Because the exceptions must be narrowly construed, the person resisting disclosure bears the burden of showing that, under the circumstances, his privacy interests outweigh the public's interests. The fact that the subject of the records may consider release of the records an unwarranted invasion of personal privacy is irrelevant to the analysis because the test is objective.

  1. Application. The custodian has properly identified the documents in your personnel file as personnel records because they pertain to you and do not evaluate your job performance. Even so, a disclosable document may contain discrete pieces of information that must be redacted to avoid a clearly unwarranted invasion of personal privacy.
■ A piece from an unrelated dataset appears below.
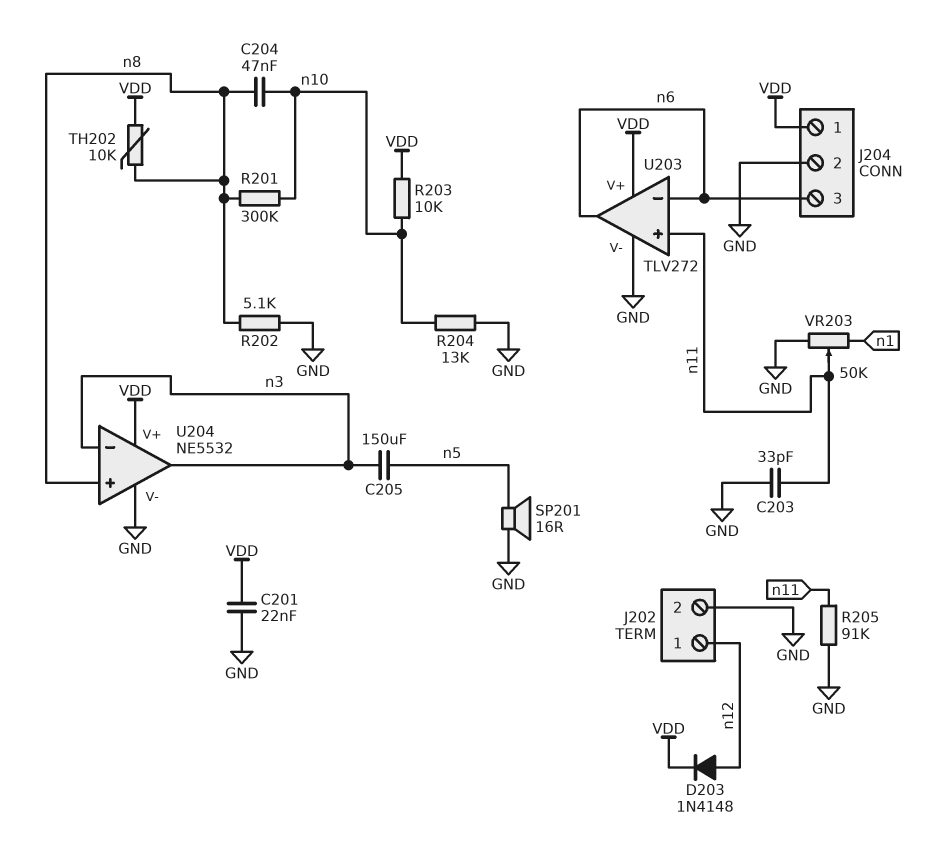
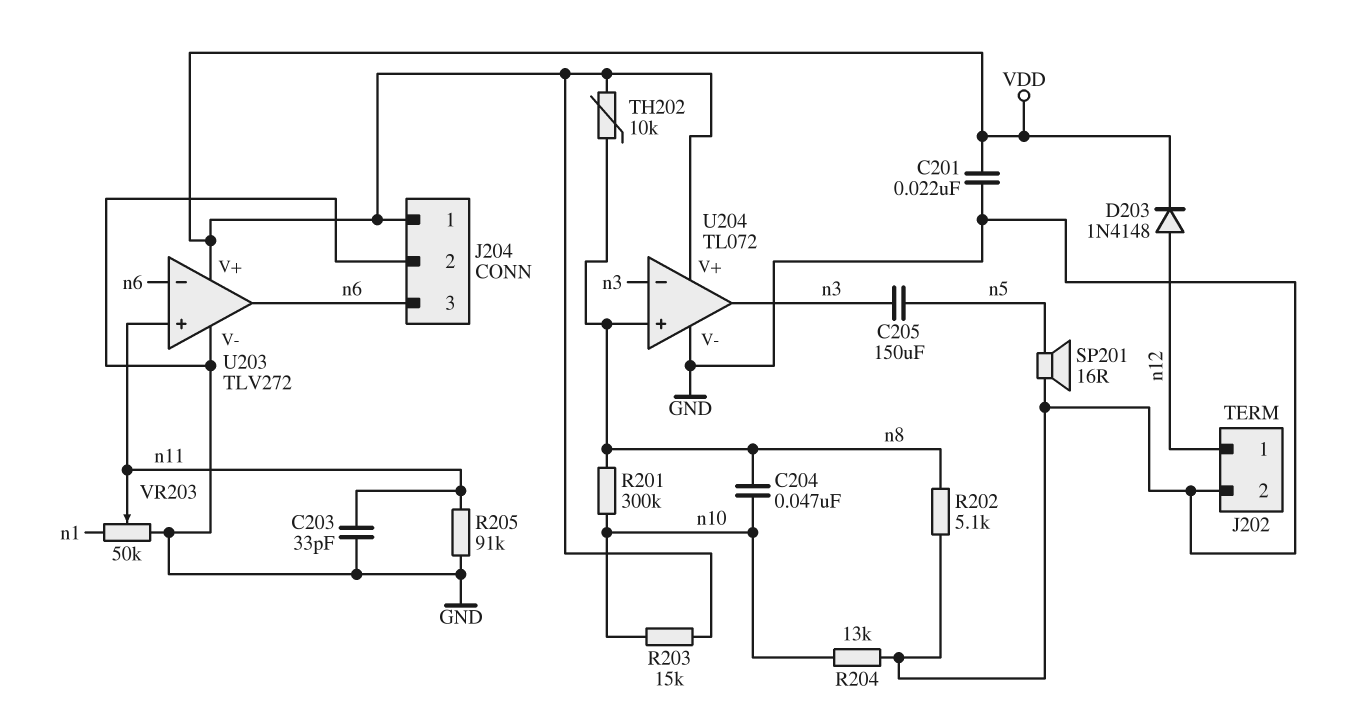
R203: 10k (VDD, n10) -> 15k (VDD, n10)
U204: NE5532 -> TL072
Importantly, the FOIA establishes a specific procedure for redacting public records: "The amount of information deleted shall be indicated on the released portion of the record and, if technically feasible, at the place in the record where the deletion was made." Here, the custodian has used a tool to whiteout the deleted material, and this makes it difficult to determine where deletions were made and how much information was deleted. The proper way to redact the exempt information would be to use a tool to blackout the deleted material. To comply with the FOIA, the custodian should change the manner in which these redactions have been made.

In addition, there are a few instances of too much information being redacted. On page 1 of the submitted records, the custodian has incorrectly deleted your whole driver's license, when only your driver's license number, date of birth, home address, and expiration date are exempt.

Finally, the entry on page 5 for "person id" may need to be redacted. If this number qualifies as a "personal identification number," then it must be redacted under A.C.A. §§ 25-19-105(b)(11) and -105(b)(12).

Assistant Attorney Jodie Keener prepared this opinion, which I hereby approve.